Thibault de Montaigu (TM): At the end of the 19th century, when this notion was coined, one could distinguish two kinds of Catholic writers, even if very few claimed this label—the official ones like Paul Bourget or Henry Bordeaux, who sought to defend Catholic civilization, and the “converts” like Bloy, Claudel or later Péguy who sought, with fury and intransigence at times, to regain the breath and ardor that modernity was extinguishing. It goes without saying that the former have aged very badly, while the latter retain an eternal radiance and freshness. For it is the Spirit that guides their pen and not their pen that tries to impose the Spirit on their readers.

Thibault de Montaigu.

CG: Can literature be apologetic, explicitly or implicitly? Do you have any examples of works that have made an impression on you in this sense?

TM: Literature, like any artistic experience, is first of all a matter of emotion. Its vocation is not to defend a position but to make you feel the invisible. “My novels do not deliver messages, there are telegraphists for that,” rightly wrote Morand. But apologetics essentially takes the steep path of reason to convince its reader. Even if Pascal in his Pensées can captivate us with his words and his jibes, he will never touch our hearts as St. Augustine does in his Confessions.

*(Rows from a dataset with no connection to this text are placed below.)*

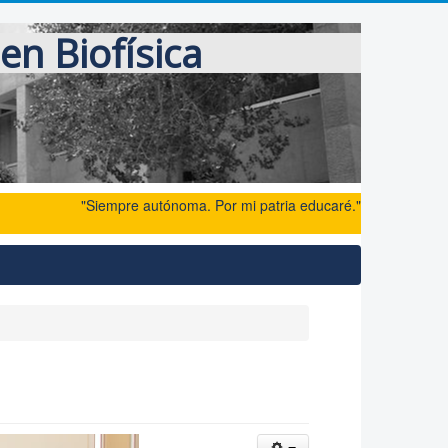
en Biofísica
"Siempre autónoma. Por mi patria educaré."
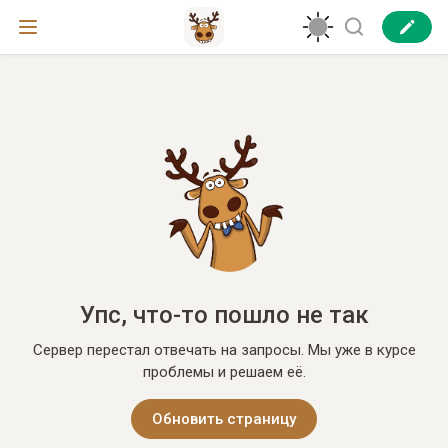
Упс, что-то пошло не так
Сервер перестал отвечать на запросы. Мы уже в курсе
проблемы и решаем её.
Обновить страницу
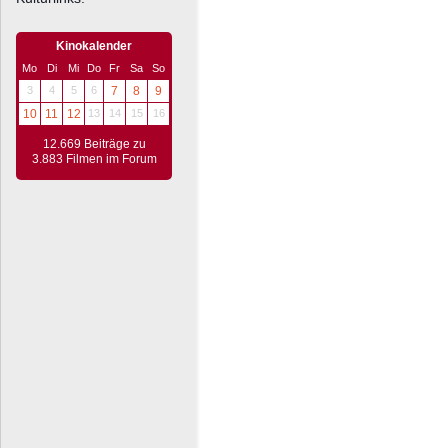
Kinokalender
Mo
Di
Mi
Do
Fr
Sa
So
3
4
5
6
7
8
9
10
11
12
13
14
15
16
12.669 Beiträge zu
3.883 Filmen im Forum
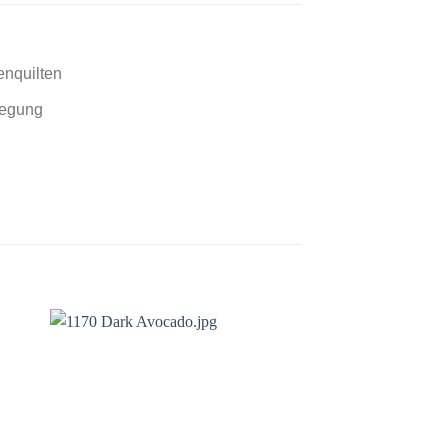
enquilten
legung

CG: How would you define grace, which is also the title of your book its title? Are there, in your opinion, any particular difficulties in giving a literary account of it?

TM: I don’t consider grace from a theological point of view, because I wouldn’t be able to do that, but only from an experiential point of view. For me, it is the unique possibility of a carnal contact with the beyond. This point of tangency between the earthly and the absolute. In other words, it is God who agrees to descend to us in order to raise us up to Him. But obviously words are very poor at telling of such a miracle, because in the very moment when God ravishes us, we cease to exist for ourselves. Consciousness dissolves to let His light and His love penetrate. What can literature do in the presence of His face?

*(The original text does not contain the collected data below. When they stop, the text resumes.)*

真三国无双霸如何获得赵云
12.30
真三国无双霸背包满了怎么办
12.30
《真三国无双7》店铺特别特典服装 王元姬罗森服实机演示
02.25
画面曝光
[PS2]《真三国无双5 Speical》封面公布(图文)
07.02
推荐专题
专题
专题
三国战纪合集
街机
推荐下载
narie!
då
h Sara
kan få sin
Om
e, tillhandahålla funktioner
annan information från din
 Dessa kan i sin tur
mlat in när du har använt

CG: Is there a “Catholic writer” who has had a special impact on you?

TM: St. Augustine never ceases to amaze me; and the genre of confessions, which he invented, was a model for writing Grace. He is the direct inspiration of great mystics whose work I hold in high esteem, such as Saint Teresa of Avila and Saint Angela of Foligno.

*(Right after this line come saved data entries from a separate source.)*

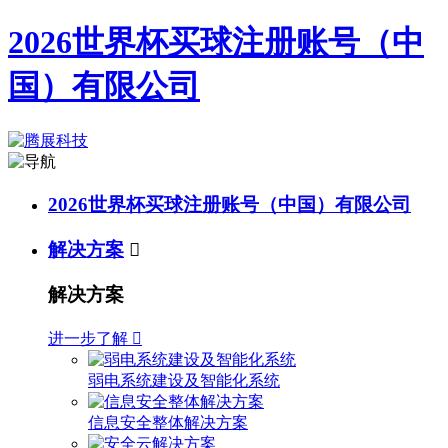
2026世界杯买球注册账号（中
国）有限公司
2026世界杯买球注册账号（中国）有限公司
解决方案

解决方案
进一步了解

弱电系统建设及智能化系统
信息安全整体解决方案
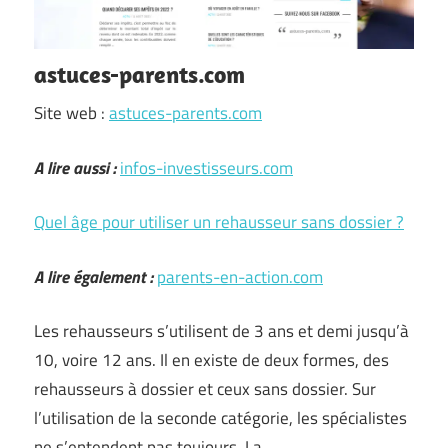
astuces-parents.com
Site web :
astuces-parents.com
A lire aussi :
infos-investisseurs.com
Quel âge pour utiliser un rehausseur sans dossier ?
A lire également :
parents-en-action.com
Les rehausseurs s’utilisent de 3 ans et demi jusqu’à
10, voire 12 ans. Il en existe de deux formes, des
rehausseurs à dossier et ceux sans dossier. Sur
l’utilisation de la seconde catégorie, les spécialistes
ne s’entendent pas toujours. La …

As for the moderns, I have a particular tenderness for those who, in their books, relate the struggle in the heart of each man between gravity and grace. Bernanos, of course, but I am also thinking of Julien Green’s magnificent Journal non-expurgated, which Bouquins has just published, or the chiaroscuro poems of Pierre Jean Jouve. It is hard to enclose in one work both the beauty and the misery of man, the mark of original sin—that is to say, of the distance from God—and the possibility of salvation, which is offered to each of us. These authors, to whom I can add Dostoyevsky, tell of this fundamental rupture that is both our cross and our hope.

CG: As a convert, how do you see the Church today and this modern world that seems so far from God?

TM: In writing Grace, I was struck by how the Franciscans, many of whom are men inhabited by a luminous faith, have lost their way in our times by abandoning the robe and sometimes transforming themselves into charities—which is, of course, a large part of their mission but not the only one. Today it is an order that is withering away, while the Augustinians, with whom I had the good fortune to stay in Lagrasse, attract a large number of the faithful and give birth to many vocations. They have kept the habit and the traditional liturgy but also work outside their monastery. Ora et labora. This is, in my opinion, the right balance to keep. God is manifested in love for others but also in the beauty of hymns and churches. I can testify to this, as I was struck by grace during the Office of Compline at Le Barroux Abbey. In the face of the de-structuring of the modern world, the sacred will always remain the greatest bulwark.


Featured: The Lamb at the Foot of the Cross, a leaf from the Beatus Manuscript, ca. 1180.